### Task to carry out
From the records below, copy out word for word the part that opens with the line containing "- Multiple log" and closes with the line containing "Defines the standard", both of those lines included.

** Materials provided follows **

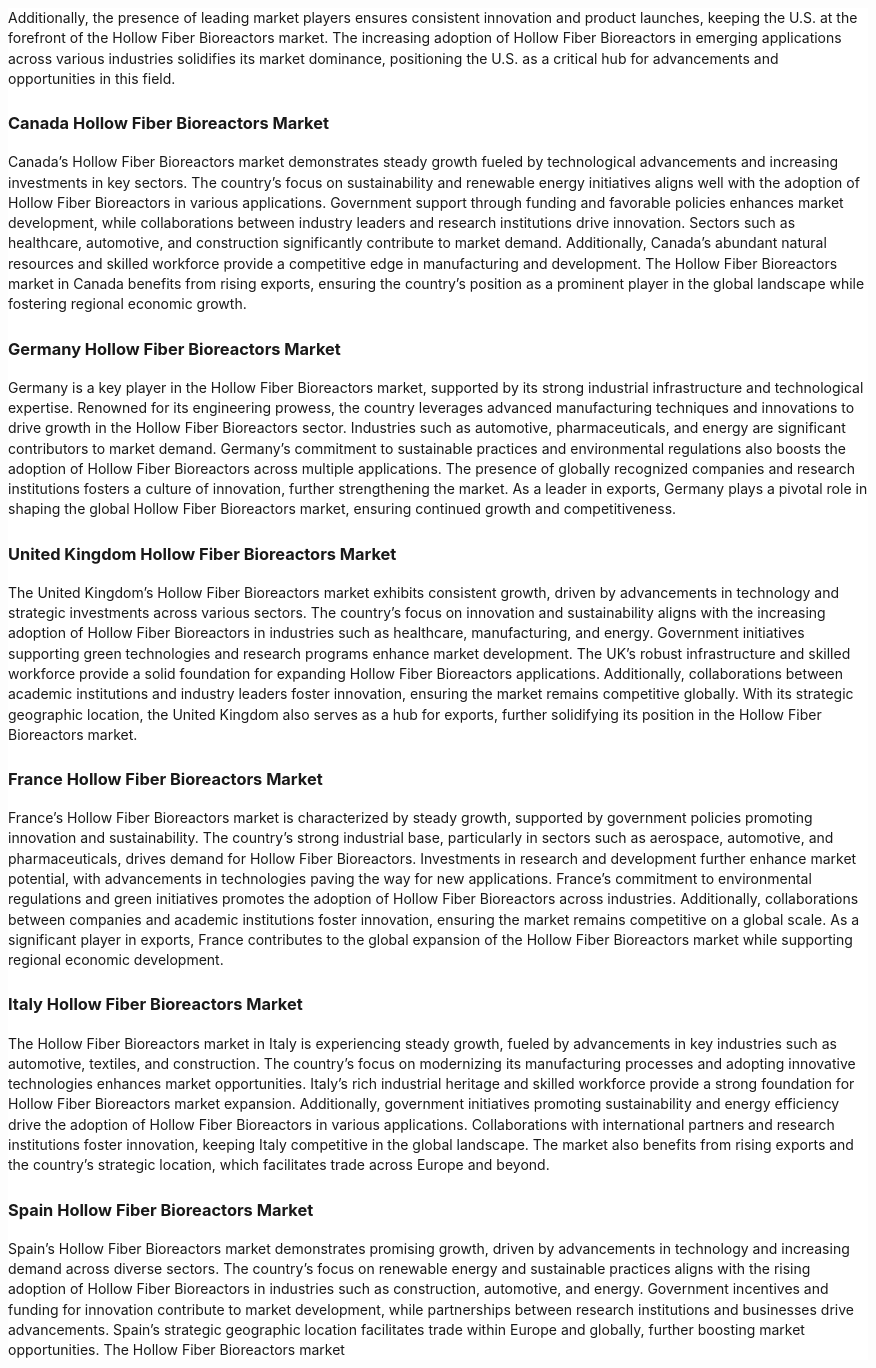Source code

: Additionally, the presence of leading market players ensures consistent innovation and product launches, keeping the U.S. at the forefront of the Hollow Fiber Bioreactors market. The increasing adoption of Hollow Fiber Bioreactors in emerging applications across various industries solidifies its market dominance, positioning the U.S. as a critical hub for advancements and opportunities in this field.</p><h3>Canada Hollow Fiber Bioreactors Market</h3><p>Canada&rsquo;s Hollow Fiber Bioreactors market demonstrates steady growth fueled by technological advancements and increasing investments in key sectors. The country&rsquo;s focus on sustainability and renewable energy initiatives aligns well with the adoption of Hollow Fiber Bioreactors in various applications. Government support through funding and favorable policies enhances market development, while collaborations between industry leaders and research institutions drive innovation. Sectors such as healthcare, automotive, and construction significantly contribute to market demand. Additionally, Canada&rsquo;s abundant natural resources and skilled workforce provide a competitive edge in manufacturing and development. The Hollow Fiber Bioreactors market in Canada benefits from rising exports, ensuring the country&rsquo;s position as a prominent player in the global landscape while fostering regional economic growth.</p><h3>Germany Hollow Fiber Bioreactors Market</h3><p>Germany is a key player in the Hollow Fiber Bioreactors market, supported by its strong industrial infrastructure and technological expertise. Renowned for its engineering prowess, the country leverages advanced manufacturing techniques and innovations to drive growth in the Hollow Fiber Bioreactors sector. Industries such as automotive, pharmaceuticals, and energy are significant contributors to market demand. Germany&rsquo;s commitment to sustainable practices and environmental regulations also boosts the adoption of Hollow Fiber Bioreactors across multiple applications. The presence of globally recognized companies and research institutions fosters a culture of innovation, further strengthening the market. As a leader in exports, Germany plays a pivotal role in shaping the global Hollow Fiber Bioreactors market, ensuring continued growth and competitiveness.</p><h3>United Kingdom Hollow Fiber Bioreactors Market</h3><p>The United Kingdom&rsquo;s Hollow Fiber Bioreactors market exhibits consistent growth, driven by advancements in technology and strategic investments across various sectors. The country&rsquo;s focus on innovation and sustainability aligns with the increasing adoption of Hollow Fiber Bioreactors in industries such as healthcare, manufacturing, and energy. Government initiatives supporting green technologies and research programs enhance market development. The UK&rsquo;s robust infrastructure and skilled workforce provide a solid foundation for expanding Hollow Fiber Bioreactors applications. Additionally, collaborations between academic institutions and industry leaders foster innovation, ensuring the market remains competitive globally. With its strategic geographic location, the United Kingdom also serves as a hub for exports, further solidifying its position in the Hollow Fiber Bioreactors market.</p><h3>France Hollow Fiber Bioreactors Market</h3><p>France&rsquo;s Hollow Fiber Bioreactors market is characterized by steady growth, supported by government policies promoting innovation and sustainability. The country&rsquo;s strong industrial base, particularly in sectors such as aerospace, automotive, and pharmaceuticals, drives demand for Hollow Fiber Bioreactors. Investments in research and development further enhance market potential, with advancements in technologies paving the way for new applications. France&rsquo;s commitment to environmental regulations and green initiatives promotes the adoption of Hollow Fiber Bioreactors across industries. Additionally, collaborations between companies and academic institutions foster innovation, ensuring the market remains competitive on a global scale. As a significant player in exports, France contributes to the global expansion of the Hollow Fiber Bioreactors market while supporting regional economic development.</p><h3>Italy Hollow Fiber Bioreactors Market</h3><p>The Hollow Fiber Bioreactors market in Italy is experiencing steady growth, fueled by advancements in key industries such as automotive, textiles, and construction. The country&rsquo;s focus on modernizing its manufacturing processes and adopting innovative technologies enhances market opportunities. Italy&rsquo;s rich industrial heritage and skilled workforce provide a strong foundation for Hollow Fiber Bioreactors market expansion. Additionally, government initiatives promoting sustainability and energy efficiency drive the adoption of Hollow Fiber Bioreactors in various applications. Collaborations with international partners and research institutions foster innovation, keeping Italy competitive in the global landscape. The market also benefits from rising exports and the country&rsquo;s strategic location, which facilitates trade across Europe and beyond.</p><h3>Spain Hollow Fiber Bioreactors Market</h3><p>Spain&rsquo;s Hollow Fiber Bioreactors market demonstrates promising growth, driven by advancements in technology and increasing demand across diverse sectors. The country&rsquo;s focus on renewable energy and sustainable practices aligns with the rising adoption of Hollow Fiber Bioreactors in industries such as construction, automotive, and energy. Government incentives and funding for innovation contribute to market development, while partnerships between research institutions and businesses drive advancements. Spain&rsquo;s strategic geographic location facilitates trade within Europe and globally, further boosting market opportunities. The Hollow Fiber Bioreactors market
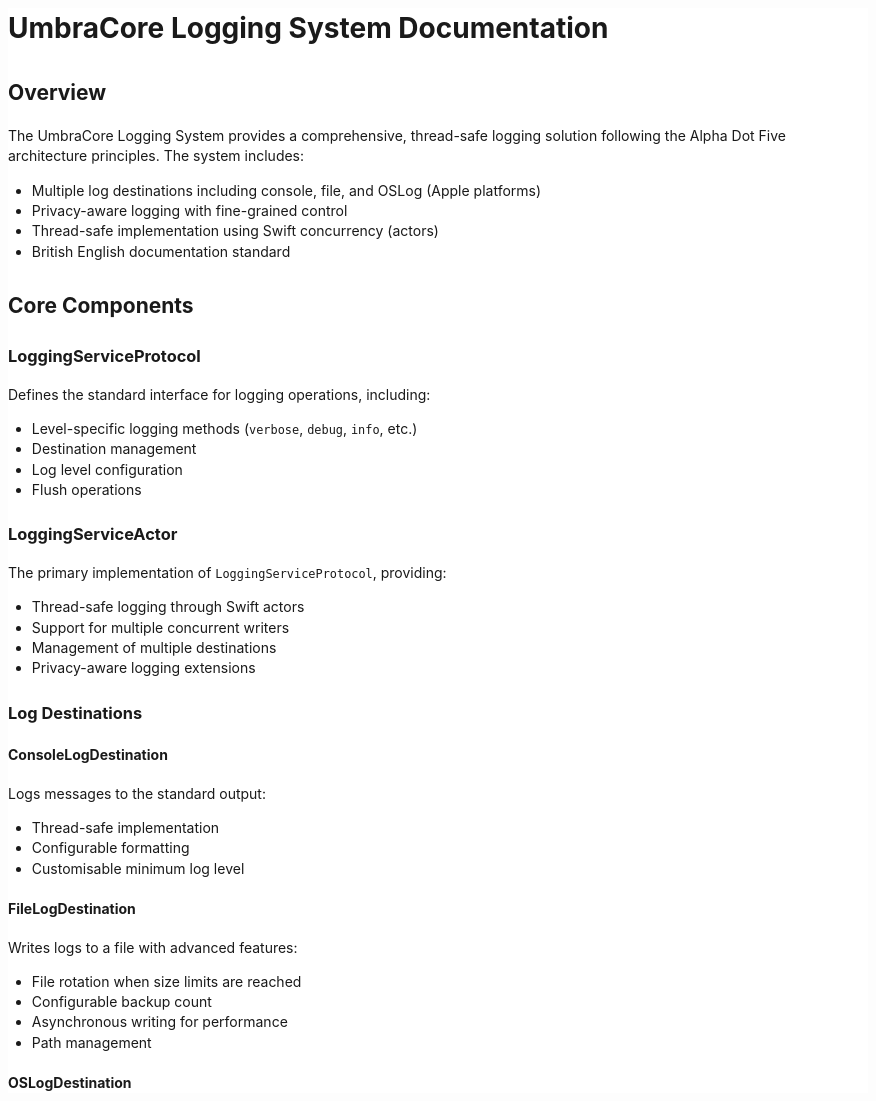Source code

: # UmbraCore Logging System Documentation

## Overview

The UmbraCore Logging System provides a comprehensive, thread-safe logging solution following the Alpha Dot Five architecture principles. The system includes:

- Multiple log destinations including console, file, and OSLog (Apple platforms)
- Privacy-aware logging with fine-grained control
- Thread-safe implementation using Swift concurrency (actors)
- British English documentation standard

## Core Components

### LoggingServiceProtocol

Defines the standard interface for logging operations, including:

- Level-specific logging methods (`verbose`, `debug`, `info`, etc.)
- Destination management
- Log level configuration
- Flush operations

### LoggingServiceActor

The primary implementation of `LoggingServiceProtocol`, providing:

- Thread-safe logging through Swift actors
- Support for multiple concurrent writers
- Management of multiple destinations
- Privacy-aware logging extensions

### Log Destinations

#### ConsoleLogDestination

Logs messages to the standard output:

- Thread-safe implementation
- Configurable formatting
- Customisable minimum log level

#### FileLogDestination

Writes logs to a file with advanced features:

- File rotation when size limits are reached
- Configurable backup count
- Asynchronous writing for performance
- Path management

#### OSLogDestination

** End of Materials provided **

### Result of this task
- Multiple log destinations including console, file, and OSLog (Apple platforms)
- Privacy-aware logging with fine-grained control
- Thread-safe implementation using Swift concurrency (actors)
- British English documentation standard

## Core Components

### LoggingServiceProtocol

Defines the standard interface for logging operations, including:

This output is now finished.